→ Fragmento de la página:

- - - - -

A la anécdota semanal del personaje de tebeo la llamamos «historieta», casi como queriendo recortarle o rebajarle la cualidad de historia, que comportaría un argumento. La historieta no es más que un argumentillo ocasional, que se tira después de usarlo, o sea de haber servido de catalizador de la manifestación y lo que se manifiesta es el carácter. Ha habido personajes de manifestación, o digamos ya «de carácter», cuyo carácter se cumplía plenamente en el ámbito visible. El genio máximo ha sido Charlot, que anduvo ya sobrado con el cine mudo. Pero en la escritura nunca bastará la descripción del gesto, y será la palabra dicha por el personaje, la palabra plena, significante, holgada, la que traiga en sí misma el componente más completo y más específicamente humano de la manifestación del carácter.

Así habían sabido verlo los lectores de la primera parte del Quijote, según el testimonio del bachiller Sansón Carrasco, en uno de los primeros capítulos de la segunda parte, cuando a preguntas del propio Don Quijote sobre si el autor promete una segunda parte, contesta que hay quienes no la esperan ni la desean, pero que otros decían: «vengan más quijotadas, embista Don Quijote y hable Sancho Panza, y sea lo que fuere, que con eso nos contentamos». Y aquí, dado que aunque Sansón Carrasco esté hablando dentro de la novela sabemos que es una noticia que Cervantes mete desde fuera de ella, no puedo por menos de encarecer la importancia capital de ese «hable Sancho Panza», como un testimonio revelador de hasta qué punto los lectores de la primera parte habían reconocido clarividentemente a Sancho Panza como un personaje de manifestación, o sea como un personaje de carácter. Por supuesto que también lo es Don Quijote, pero bajo una condición peculiarísima que enseguida se verá.

- - - - -

→ Datos extraídos:
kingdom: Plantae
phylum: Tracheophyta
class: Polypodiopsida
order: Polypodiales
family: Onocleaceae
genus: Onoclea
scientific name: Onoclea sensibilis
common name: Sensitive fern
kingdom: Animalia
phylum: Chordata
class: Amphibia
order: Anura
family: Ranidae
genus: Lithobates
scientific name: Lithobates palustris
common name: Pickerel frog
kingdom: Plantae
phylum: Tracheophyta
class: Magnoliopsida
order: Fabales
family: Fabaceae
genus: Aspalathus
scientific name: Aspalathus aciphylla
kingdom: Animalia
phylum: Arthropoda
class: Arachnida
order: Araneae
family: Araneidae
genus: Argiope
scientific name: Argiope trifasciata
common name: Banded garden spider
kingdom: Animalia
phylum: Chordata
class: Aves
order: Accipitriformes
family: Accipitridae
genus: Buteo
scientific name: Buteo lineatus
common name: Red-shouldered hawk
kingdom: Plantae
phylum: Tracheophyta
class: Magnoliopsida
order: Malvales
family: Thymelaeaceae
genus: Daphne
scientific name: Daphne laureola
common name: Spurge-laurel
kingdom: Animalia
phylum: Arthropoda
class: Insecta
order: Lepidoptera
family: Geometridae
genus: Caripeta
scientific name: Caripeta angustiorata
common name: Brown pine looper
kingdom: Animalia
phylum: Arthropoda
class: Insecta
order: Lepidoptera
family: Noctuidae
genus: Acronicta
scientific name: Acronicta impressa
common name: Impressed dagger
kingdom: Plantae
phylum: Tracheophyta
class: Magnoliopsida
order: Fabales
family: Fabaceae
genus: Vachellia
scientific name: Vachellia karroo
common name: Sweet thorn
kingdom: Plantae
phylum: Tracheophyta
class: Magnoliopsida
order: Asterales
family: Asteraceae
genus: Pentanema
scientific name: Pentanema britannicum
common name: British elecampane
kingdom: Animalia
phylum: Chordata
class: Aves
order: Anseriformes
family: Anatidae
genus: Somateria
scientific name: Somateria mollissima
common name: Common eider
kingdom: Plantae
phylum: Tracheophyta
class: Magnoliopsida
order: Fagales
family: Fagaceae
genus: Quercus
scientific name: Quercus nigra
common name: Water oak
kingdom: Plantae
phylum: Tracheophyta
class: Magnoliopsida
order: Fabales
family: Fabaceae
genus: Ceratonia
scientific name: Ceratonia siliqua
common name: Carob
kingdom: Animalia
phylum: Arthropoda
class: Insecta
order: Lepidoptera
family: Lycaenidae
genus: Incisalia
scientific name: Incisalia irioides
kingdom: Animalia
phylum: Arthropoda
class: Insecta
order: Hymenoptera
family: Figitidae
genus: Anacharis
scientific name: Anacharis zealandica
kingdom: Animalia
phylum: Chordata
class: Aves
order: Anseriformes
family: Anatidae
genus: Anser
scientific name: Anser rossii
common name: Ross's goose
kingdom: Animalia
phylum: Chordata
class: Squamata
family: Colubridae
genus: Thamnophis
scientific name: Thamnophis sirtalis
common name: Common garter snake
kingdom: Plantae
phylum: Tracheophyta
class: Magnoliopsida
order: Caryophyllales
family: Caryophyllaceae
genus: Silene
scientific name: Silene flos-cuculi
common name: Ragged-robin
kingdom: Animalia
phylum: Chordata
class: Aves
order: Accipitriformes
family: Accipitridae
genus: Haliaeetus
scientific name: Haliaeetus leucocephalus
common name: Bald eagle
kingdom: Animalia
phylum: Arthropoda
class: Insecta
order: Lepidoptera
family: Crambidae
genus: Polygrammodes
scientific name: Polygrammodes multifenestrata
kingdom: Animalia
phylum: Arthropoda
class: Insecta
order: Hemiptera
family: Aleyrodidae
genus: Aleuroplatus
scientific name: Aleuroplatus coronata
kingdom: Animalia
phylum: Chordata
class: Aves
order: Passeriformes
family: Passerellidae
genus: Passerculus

- - - - -

→ Enunciado del ejercicio:
Enumera todos los nombres propios de personas o personajes que aparecen en el fragmento sobre los personajes de carácter. El material procede de una fuente distinta.

→ Resultado correcto:
Charlot, Don Quijote, Sansón Carrasco, Sancho Panza, Cervantes